Me and Harry stare at him like he's just given us the best present ever. "Show me. You have to." I demand without question.

"One day, Granger. One day." Blaise promises. Draco looks simultaneously eternally grateful and very worried that I won't see it yet but he now knows I will eventually...

Harry and Blaise leave once they're done making fun of Draco and I'm left alone with him to get ready for the party.

We stand in the bathroom together, fixing our hair. I've charmed my curls to be less frizzy and more controlled. I twist and gather the curly locks at the back of my head and pin them up with decorative, golden bobbies. Draco's hair requires little maintenance but that doesn't stop him from fiddling with it for thirty minutes.

Draco walks out once he's satisfied with his appearance and leaves me to do my makeup while he dresses.

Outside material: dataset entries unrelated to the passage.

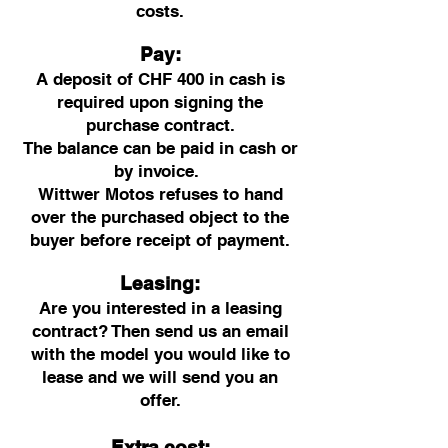
costs.
Pay:
A deposit of CHF 400 in cash is
required upon signing the
purchase contract.
The balance can be paid in cash or
by invoice.
Wittwer Motos refuses to hand
over the purchased object to the
buyer before receipt of payment.
Leasing:
Are you interested in a leasing
contract? Then send us an email
with the model you would like to
lease and we will send you an
offer.
Extra cost: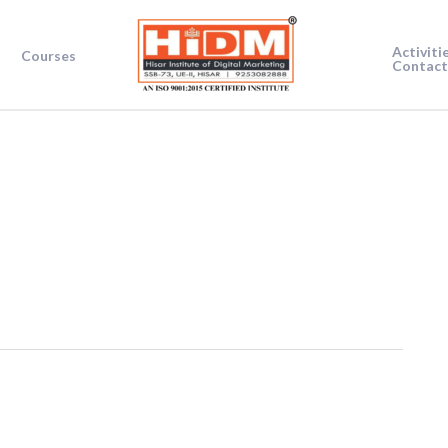
Activiti
Courses
Contact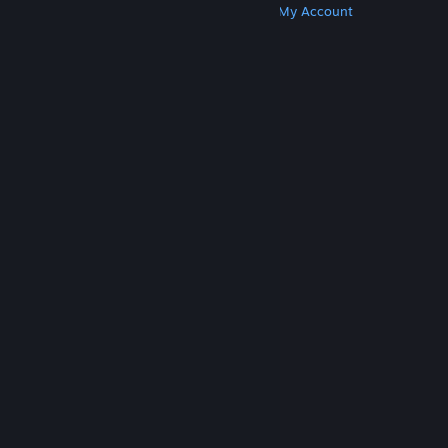
Get Steam
Get Mobile Apps
Get Support
My Account
© Valve Corporation. All rights reserved. All
trademarks are property of their respective owners
in the US and other countries.
Privacy Policy
|
Legal
|
Accessibility
|
Steam Subscriber Agreement
|
Refunds
|
Cookies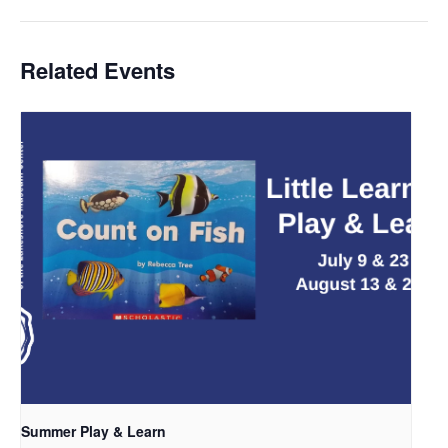
Related Events
Summer Play & Learn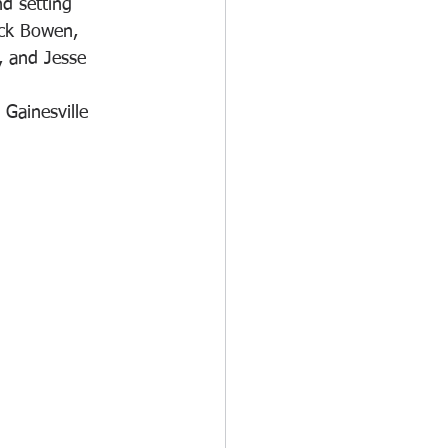
d setting 
ck Bowen, 
, and Jesse 
Gainesville 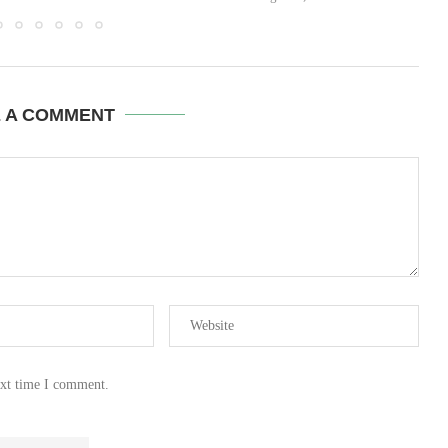
E A COMMENT
ext time I comment.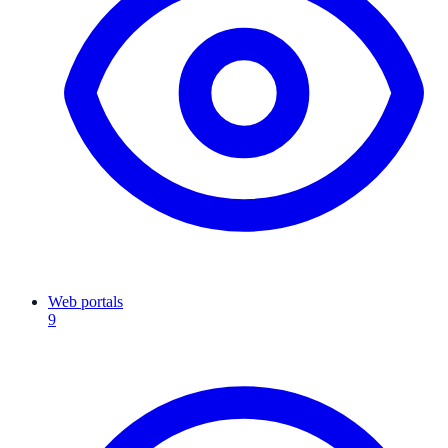
Web portals
9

I use a minimal amount of concealer under my eyes and on a couple hormonal spots and dust some powder and peachy blush across my skin. I fill in my lips with a dark coral lip stain and move on to my eyes. I smudge a line of dark brown right above my lashes and use neutral browns and beiges for my eye-shadow. My lashes are naturally thick and dark so I don't bother with mascara.

I step back and examine my work. 'Just a little goes such a long way...' I think, satisfied with my efforts.

I leave the bathroom and dig through my closet for that fancy dress I bought with Ginny over the summer. I find it folded up on a high shelf and pull it down to step into it. The zipper goes up my side and forms to my curves tightly. Its mid thigh length and boat necked, sleeveless, in a peculiar shade of pale leaf-green. The material is smooth yet sturdy and stays in place quite well. It's a little mature for a teenage party but I'm positive I won't have many opportunities to wear this dress, so I go for it. I could have played it safe with one of those short, cinched waist, flowing skirt affairs, but I'm Hermione Granger and I'm a bad bitch. Not some common sort like so many girls I know.

I strap on my shiny, nude pumps and forgo any jewelry as it will just get in the way while I'm dancing later.

I walk downstairs to the common room where Draco is waiting for me. He's dressed impeccably in some clearly expensive, designer, pseudo muggle attire. Black trousers and black blazer on a grey button up, unbuttoned at the collar. No tie. Colors and style so perfectly suited to him. He stands and takes in my appearance, appreciatively gazing down at me.

"You look incredible, darling. Suitably delicious." He compliments me, hungry eyed.

"You too, lover." I quip and walk up to give him a peck on the lips. I move away and his eyes burn with patient desire.

"Let's do this thing, shall we?" He says humorously and leads me out of the common room to sneak our way to the Room of Requirement.